DNA phenotyping to reveal ancestry eye colour
Written by Dan Box, Crime reporter for The Australian
Australian police will soon be able to use DNA technology that predicts a suspect’s ancestry and the colour of their eyes or hair, and can potentially generate a computer image of their face.
The new science of DNA phenotyping has the potential to revolutionise criminal investigations. It has already been used by US police to recreate the faces of a triple-murder suspect and of a victim whose headless body was discovered in 1988.
While DNA is already a mainstay of criminal investigations, police rely largely on samples taken from a crime scene matching profiles held on a national database of known offenders, or taken from a suspect.
Phenotyping, which analyses known markers in the genetic material we inherit from our parents, means that even with no DNA match, detectives can base their investigation on what they expect a suspect would look like.
In March, the NSW Forensic & Analytical Science Service, which analyses DNA for the state’s police, held a week-long test of the technology for law-enforcement and government agencies across the country, including the Australian Defence Force.
Sharon Neville, the deputy director of criminalistics for NSW Health Pathology, said: “We’re certainly very interested in the technology. There’s no question that it’s going to be coming on board. Everyone wants to offer it for their police service and their justice system.”

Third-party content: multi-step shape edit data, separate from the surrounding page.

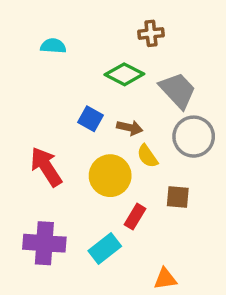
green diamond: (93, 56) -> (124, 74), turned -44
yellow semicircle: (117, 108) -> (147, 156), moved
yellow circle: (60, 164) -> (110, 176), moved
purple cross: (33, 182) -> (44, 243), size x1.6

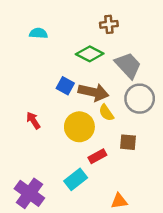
brown arrow: (130, 128) -> (94, 92), size x1.6
red arrow: (46, 167) -> (33, 120), size x0.6
red rectangle: (135, 217) -> (97, 156), turned 30
purple cross: (44, 243) -> (29, 193), moved, turned 32

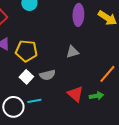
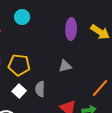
gray semicircle: (47, 75) -> (40, 89), turned 105

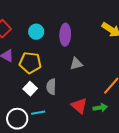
cyan circle: (22, 17) -> (36, 32), moved
purple ellipse: (71, 29) -> (65, 35), moved

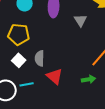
gray triangle: (76, 64) -> (81, 20), moved, turned -48
red triangle: (79, 106) -> (55, 76), moved

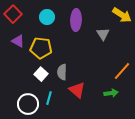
cyan line: (27, 84) -> (49, 98), turned -64

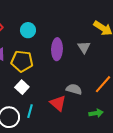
purple ellipse: (76, 20) -> (57, 49), moved
gray semicircle: (62, 72) -> (74, 89), moved, turned 105
green arrow: (111, 93) -> (96, 113), moved

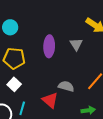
cyan circle: (28, 30) -> (10, 27), moved

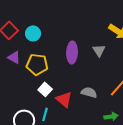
white square: (14, 84) -> (45, 89), moved
red triangle: (50, 100) -> (64, 99), moved

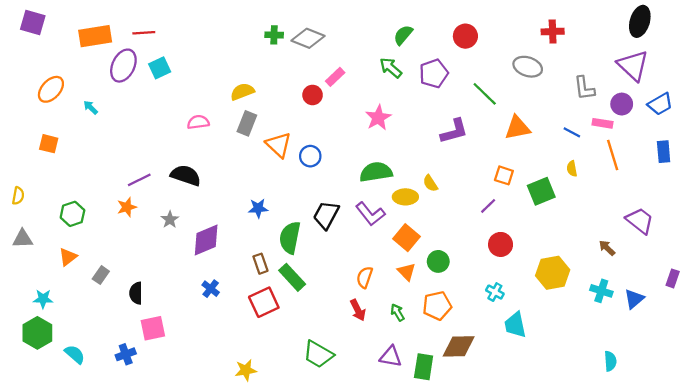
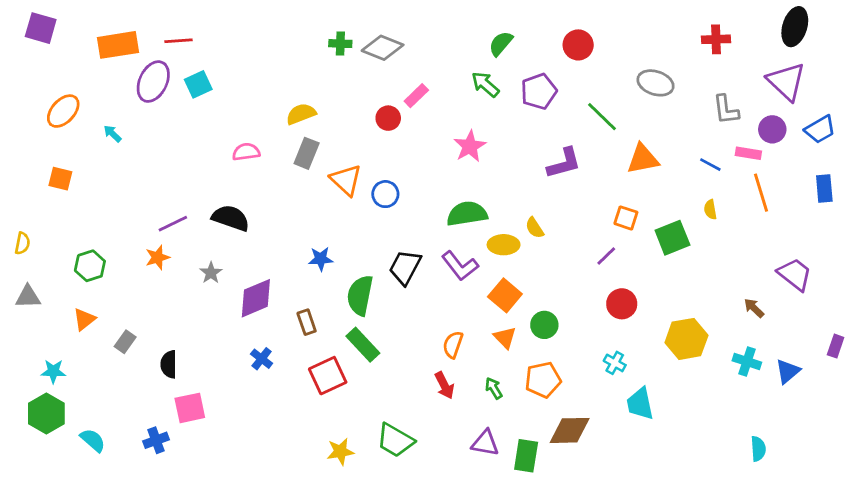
red cross: (553, 32) -> (716, 39), moved
brown rectangle: (260, 264) -> (307, 322), moved
yellow star: (246, 370) -> (340, 452), moved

The Australian Federal Police is understood to be the closest of the police forces to introducing the technique, potentially within months, although it has declined requests to comment.
The University of Canberra secured funding in June to develop a laboratory that will use DNA to determine a person’s geographic ancestry, and plans to offer the service to police from next year. “It’s a way of narrowing a large pool of suspects,” said associate professor Dennis McNevin.
“If the police have got no leads and we can say to an investigator, ‘Well, the person you are looking for is likely to be European’, you’re narrowing the pool.”
Ancestry analysis was used by investigators following the 2004 Madrid bombings and in the British investigation of a serial burglar and rapist known as the Night Stalker, who was arrested in 2009.
“That’s just the tip of the iceberg,” Professor McNevin said. The use of DNA phenotyping to predict a suspect’s eye and hair colour was already robust, he said, and “the great hope is that we’ll be able to build a picture of someone’s face”.
Earlier this year, US police used phenotyping to predict the face of a suspect in an unsolved 1984 triple-killing. The technology has also been used to generate a computer image of the face of a murdered woman, whose headless body was found in Texas in 1988. Detectives initially believed the woman was white, but she was subsequently found to have been of Asian descent.
The forensic use of DNA, developed in Britain in 1984, has given Australian police the opportunity to revisit thousands of unsolved crimes.
NSW authorities have built up an archive of about 12,500 specimens of blood and body fluid recovered from crime scenes before DNA was introduced about 2001.
Using the new technology to review these exhibits, a dedicated Cold Case Justice Project established within the NSW Police Force helped convict at least three murderers and 27 sex offenders during its four years of operation.
Among these offenders identified through their DNA was serial child rapist Richard Crowe, who assaulted five girls in Sydney from 1989 to 1991 but whose crimes had not been linked at the time.
Police are also trying to identify another serial sex offender who they have linked to 27 attacks across the city’s eastern suburbs between 1985 and 2001.